I also saw another photo recently that deeply saddened me. It was of elected members of our own Congress who chose to stay seated and not participate with others in reciting the Pledge of Allegiance on the Floor of Congress. I understand their right to do that. I will never understand their reason for not wanting to. Sports players kneeling, protesters burning, and other forms of flag desecration both disappoint and deeply offend me. I'm consoled by one thought that I always keep close in heart and mind as I see our flag being disrespected. No matter what disrespectful action the misguided may take, they always fail to diminish what the American Flag stands for in any way, and their action most often speaks very loudly about the legitimacy of their cause.
If you have to dishonor your nation and her flag to draw attention to your cause, then you need a new cause, or a more civil and respectful way of drawing attention to it. If you must use shock and offensive, even illegal action to draw attention to your cause, you need a new cause, or a better way of advancing it. If what you are doing requires you to wear a mask to hide your identity for fear of being arrested, for offenses like rioting, vandalism, or flag burning, stop doing it, get some self-respect, and learn about the American Flag you so quickly dishonor and take for granted. To millions of Americans, your manner of protest destroys any credibility they may have seen in your cause.
The Civil Rights movement was a powerful and peaceful one that changed the face and fabric of our nation.

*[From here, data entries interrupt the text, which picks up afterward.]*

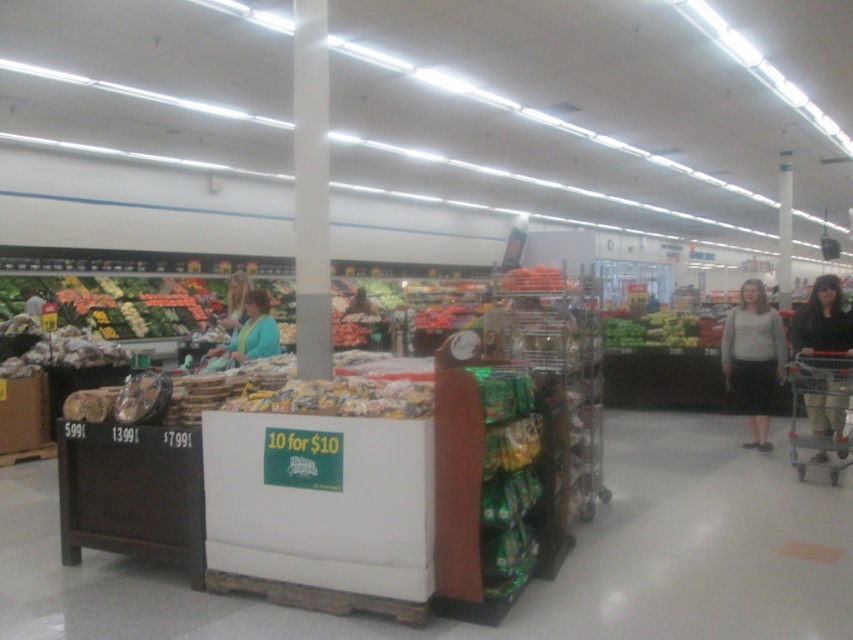
Question: Which point is closer to the camera?

Choices:
 (A) (270, 344)
 (B) (809, 401)
 (C) (753, 312)

Answer: (A)

Question: Observing the image, what is the correct spatial positioning of light gray sweater at right in reference to metallic silver shopping cart at lower right?

Choices:
 (A) left
 (B) right

Answer: (B)

Question: Among these points, which one is nearest to the camera?

Choices:
 (A) (257, 317)
 (B) (811, 364)
 (C) (764, 444)

Answer: (A)

Question: Can you confirm if light gray sweater at right is wider than metallic silver shopping cart at lower right?

Choices:
 (A) no
 (B) yes

Answer: (B)

Question: Among these objects, which one is farthest from the camera?

Choices:
 (A) metallic silver shopping cart at lower right
 (B) teal fabric jacket at center

Answer: (A)

Question: Can you confirm if light gray sweater at right is thinner than teal fabric jacket at center?

Choices:
 (A) no
 (B) yes

Answer: (A)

Everyone knows our nation isn't perfect. We struggle to move forward on many fronts. But always remember this. Those who choose to desecrate the American Flag will be the first to wrap themselves in her protection when that need arises. Though they may choose to fail our flag, she will never fail them. Elected officials may fail you, but while elected officials are temporary, the American Flag is permanent. What she stands for is unwavering and is the envy of oppressed people in nations around the world. Be proud of our American Flag and celebrate her past, present, and future greatness that YOU will contribute to. She is a "Grand Old Flag". Historically, she's come a very long way in a short period of time. She also has a long way to go. The American Flag will always be recognized around the world as a shining symbol of justice, national pride, hope, and equality. She's YOURS. Let no one will ever take her away from you!